Arg-68, another conserved residue in all tymoviruses, is at hydrogen-bonding distance with Asp-136, Ser-137, and Val-138 at the A-B interface and is involved in a salt bridge with Asp-150 at the B-C interface (Fig. 9). This residue does not have any obvious intra-subunit interactions. The replacement of Arg with Gln can be done without short contact within the same subunit. However, its mutation to Gln led to the partially folded and assembly-incompetent protein. These results further support the observation that the mutation of residues involved in multiple inter-subunit interactions disrupts subunit folding and particle assembly. Even here, the uncompensated negative charge might interfere in the folding of the protein.

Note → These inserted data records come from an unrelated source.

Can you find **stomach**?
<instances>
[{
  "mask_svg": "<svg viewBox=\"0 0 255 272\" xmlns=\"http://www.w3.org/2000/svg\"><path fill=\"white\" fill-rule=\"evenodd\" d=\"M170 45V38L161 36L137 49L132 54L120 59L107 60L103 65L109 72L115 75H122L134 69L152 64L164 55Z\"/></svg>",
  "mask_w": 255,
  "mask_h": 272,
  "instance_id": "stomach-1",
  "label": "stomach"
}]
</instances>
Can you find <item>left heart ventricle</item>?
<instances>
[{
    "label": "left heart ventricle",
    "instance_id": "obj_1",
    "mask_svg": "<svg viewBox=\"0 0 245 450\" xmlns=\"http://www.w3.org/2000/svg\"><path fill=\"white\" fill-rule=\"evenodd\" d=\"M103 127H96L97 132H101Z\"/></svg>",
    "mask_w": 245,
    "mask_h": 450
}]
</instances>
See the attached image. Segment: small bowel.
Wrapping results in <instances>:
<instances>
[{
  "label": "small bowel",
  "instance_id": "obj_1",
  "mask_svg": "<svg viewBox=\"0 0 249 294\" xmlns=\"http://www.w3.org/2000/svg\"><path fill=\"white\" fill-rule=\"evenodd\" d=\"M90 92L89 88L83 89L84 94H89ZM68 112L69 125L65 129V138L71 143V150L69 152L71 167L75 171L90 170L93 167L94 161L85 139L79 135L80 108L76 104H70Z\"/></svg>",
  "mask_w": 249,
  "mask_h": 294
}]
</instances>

Asp-83 and Ile-123, although not conserved among all tymoviruses, are involved in extensive interactions with residues from the other subunits (Fig. 10, b and c). The mutation of these two residues to alanine also led to the partially folded proteins that were assembly-incompetent.

Tyr-67 is also conserved across the tymovirus group. It is involved not only in inter-subunit interactions at C-C2 and B5-A, but also in intra-subunit hydrogen-bonding interactions. Its mutation to alanine disrupts the hydrogen-bonding interaction at the quasi-2-fold axis. This creates a cavity in the vicinity of residues Leu-34, Leu-63, Leu-180, and Ile-32. This may have a destabilizing effect on the same subunit, which could hinder proper folding of the subunit. Hence, its mutation to Ala led to the misfolding of the subunits and the consequent arrest of assembly.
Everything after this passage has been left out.